Editor’s Note: February is American Heart Month. Each Thursday of this month, the Clinton Herald is publishing feature stories about how to improve heart health.

CLINTON — A survey by Harvard Medical School found that while half of the women interviewed knew heart disease was a leading cause of death in women, less than 15 percent noted it as a personal health risk.

Younger women may be unconcerned with heart symptoms, or unaware of what they are or mean. But adverse heart health — subsequent to natural occurrences — accounts for more than 8 million deaths in women each year and makes up one-third of all deaths in women.

At The Alverno, 849 13th Ave. North, Sue Matje, a licensed practical nurse, notes that female patients tend to have congestive heart failure more so than other types of heart disease. She said this health risk “just kind of crops up.” With congestive heart failure, an early noticeable symptom is swelling in the hands, ankles and feet.

“Sometimes the older community — if they’re home — they might not always be aware of that, some of them,” Matje said. “So, then they end up getting a little sicker.”

The Women’s Heart Foundation reported the average age of women who suffer heart attacks each year is 70, and of the 8 million women living with heart disease, 35,000 are under the age of 65. The risk of cardiovascular-related diseases and deaths increases with age, as cholesterol, blood pressure and body fat tend to increase.
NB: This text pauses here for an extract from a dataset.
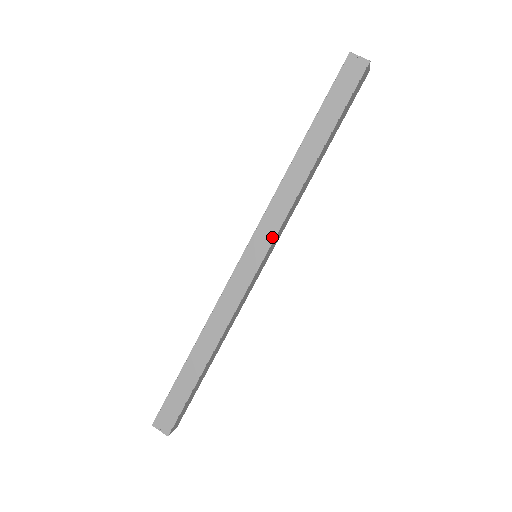
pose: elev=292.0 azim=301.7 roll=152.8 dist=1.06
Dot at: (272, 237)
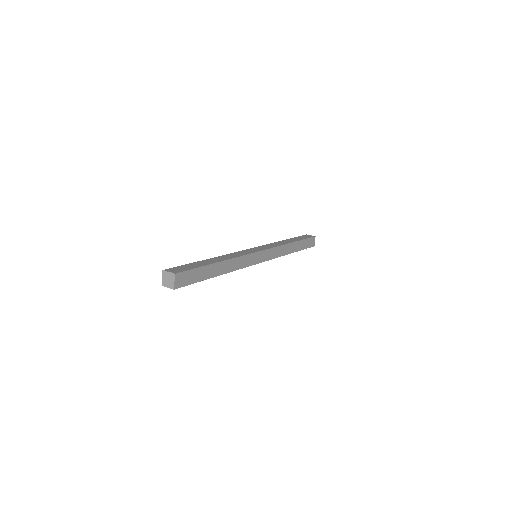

The American Heart Association reports that heart attacks increase not only with age, but after menopause.

“I just think that society as a whole has more heart issues than we’d probably like to admit,” said Brenda Wiersema, a nurse with The Alverno. “I think a lot of it is the lack of exercise and our poor diets.”

Wiersema has a stent to correct a 90 percent blockage in the “widowmaker,” or main artery. That blockage was detected when she was 53 years old. She noticed a shortness of breath; doctors reported an irregular EKG reading in 2016. She didn’t think much of it, until her brother soon died of a heart attack. Wiersema then was quick to address her issue. Though she doesn’t follow all the healthy living strategies, she is on her feet for up to 13 hours a day and has given up fast food.

Heart-related risks also can be caused by atrial fibrillation, which, though more common in men, has an increased risk of developing into these issues in women.

Lucile Feddersen, a resident at The Alverno, has a family history of heart attacks and other related risks. The 98-year-old bypassed these issues, though she suffers from the irregular heart beats of atrial fibrillation.

Feddersen knew the farm life in Andover, and prior to moving into the Clinton facility, mowing the lawn and gardening were her exercises. She’s never been a meat person, she said, but grew up on whole, non-pasteurized milk and butter.

It’s only been within the last 5 to 10 years that she’s had the irregular rhythm.

“If you’re heart doesn’t want to beat the way it’s supposed to, it let’s you know sometimes,” Feddersen said.

The American Heart Association encourages women to “know their numbers” and individual risks. Preventive action and understanding early symptoms are key.

“Most 50-year-old women know women their age who’ve had breast cancer, but none who’ve had heart disease,” the Harvard report stated.